You can use the limiter with a max-concurrency of 1 to get an “asynchronous Mutex” of sorts. No lock management necessary.
static void
password_daemon_init (PasswordDaemon *daemon)
{
daemon->limiter = dex_limiter_new (1);
}
Imagine, if you will, that a limiter is a mutex plus a callback/closure which fires as soon as a slot is free. That means we need a little state to send to our transition callback.
/* Define our closure state for a transition */
DEX_DEFINE_CLOSURE_TYPE (StateTransition, state_transition,
DEX_DEFINE_CLOSURE_OBJECT (PasswordDaemon, daemon),
DEX_DEFINE_CLOSURE_VALUE (PasswordDaemonMode, target))

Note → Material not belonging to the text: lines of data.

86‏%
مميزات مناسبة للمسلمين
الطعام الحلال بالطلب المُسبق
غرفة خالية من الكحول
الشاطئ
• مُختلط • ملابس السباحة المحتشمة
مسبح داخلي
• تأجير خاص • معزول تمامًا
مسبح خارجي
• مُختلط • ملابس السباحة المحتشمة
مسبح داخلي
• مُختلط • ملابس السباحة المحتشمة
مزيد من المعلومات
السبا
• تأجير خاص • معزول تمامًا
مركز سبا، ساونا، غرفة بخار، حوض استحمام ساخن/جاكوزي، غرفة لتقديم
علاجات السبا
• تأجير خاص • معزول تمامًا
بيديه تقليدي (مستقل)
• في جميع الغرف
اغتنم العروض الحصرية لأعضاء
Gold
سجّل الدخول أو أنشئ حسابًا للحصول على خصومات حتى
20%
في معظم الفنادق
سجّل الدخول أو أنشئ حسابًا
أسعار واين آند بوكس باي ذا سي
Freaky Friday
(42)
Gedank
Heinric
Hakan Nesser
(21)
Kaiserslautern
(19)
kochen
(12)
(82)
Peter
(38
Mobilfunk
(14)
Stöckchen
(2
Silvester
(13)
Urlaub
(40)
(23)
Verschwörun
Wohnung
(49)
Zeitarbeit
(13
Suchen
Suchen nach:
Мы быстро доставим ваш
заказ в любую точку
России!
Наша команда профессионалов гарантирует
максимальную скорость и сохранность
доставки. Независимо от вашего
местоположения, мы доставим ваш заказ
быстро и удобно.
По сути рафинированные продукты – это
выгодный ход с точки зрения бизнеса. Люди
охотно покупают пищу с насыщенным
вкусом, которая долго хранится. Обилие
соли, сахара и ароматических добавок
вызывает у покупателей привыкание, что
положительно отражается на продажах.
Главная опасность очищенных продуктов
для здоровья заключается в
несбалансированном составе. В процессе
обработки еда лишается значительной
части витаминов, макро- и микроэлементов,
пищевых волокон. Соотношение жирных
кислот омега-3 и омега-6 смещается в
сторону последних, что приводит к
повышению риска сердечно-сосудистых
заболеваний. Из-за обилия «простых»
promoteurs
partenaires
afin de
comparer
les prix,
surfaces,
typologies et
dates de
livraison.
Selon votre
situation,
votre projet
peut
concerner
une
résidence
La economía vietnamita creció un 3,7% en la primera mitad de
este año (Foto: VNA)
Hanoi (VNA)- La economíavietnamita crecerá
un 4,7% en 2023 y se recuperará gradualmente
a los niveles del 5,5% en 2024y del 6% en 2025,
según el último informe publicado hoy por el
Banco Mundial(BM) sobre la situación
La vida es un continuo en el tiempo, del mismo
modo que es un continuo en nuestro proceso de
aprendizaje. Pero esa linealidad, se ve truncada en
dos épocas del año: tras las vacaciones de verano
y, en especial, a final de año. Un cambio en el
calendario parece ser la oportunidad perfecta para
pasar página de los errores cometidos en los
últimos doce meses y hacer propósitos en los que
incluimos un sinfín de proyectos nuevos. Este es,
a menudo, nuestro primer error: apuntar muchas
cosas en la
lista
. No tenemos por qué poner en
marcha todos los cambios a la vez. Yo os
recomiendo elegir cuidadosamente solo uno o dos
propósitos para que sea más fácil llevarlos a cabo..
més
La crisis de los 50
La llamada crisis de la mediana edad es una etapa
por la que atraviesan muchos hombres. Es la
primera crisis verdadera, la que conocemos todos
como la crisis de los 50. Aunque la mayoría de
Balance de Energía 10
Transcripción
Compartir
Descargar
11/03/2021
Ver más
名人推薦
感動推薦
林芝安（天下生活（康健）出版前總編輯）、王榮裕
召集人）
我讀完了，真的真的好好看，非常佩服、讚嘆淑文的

That is a nice wrapper around defining a
struct
with a
new
and
free
function.
Now we can request a transition of the state machine. Since our
DexLimiter
is an asynchronous mutex (with a single runnable slot), the fiber will not be spawned until it is the highest priority.
DexFuture *
password_daemon_transition (PasswordDaemon *daemon,
PasswordDaemonMode mode)
{
StateTransition *transition;
transition = state_transition_new ();
transition->daemon = g_object_ref (daemon);
transition->target = model;
return dex_limiter_run (daemon->limiter, NULL, 0,
password_daemon_transition_fiber,
transition,
state_transition_free);
}
That makes our transition code very clean when you combine the fiber with
g_autoptr()
and
dex_await()
to await the completion of futures. So a state machine might look like the following:
static DexFuture *
password_daemon_transition_fiber (gpointer user_data)
{
TransitionState *state = user_data;
GError *error = NULL;
switch (state->target)
{
case PASSWORD_DAEMON_MODE_HANDOFF:
if (state->daemon->mode != PASSWORD_DAEMON_MODE_INITIAL)
return invalid_transition (state->daemon->mode,
state->target);
if (!password_daemon_enter_handoff (self, &error))
return dex_future_new_for_error (&error);
break;
case PASSWORD_DAEMON_MODE_LOCKED:
...
case PASSWORD_DAEMON_MODE_UNLOCKED:
...
}
return dex_future_new_enum (state->daemon->mode);
}
static gboolean
password_daemon_enter_handoff (PasswordDaemon *daemon,
GError **error)
{
GSocket *control;
if (!(control = dex_await_object (create_socket (), error)))
return FALSE;
...
}
What I find nice about this is
enter
/
leave
transition components can be customized for the state machine transition. That leaves room for transitions between states which require specialization for correctness.
This is much cleaner than ad-hoc callbacks chained together because you can await in the transition fiber for asynchronous work to complete and the state machine itself is preserved. No shoving temporary state in your class instance. No testing hell to see if you caught all the failure cases. No pain with sequencing or order of main loop processing.
Hopefully that shows you can use libdex to write more correct and cleaner state machines by keeping the majority of the implementation in one place.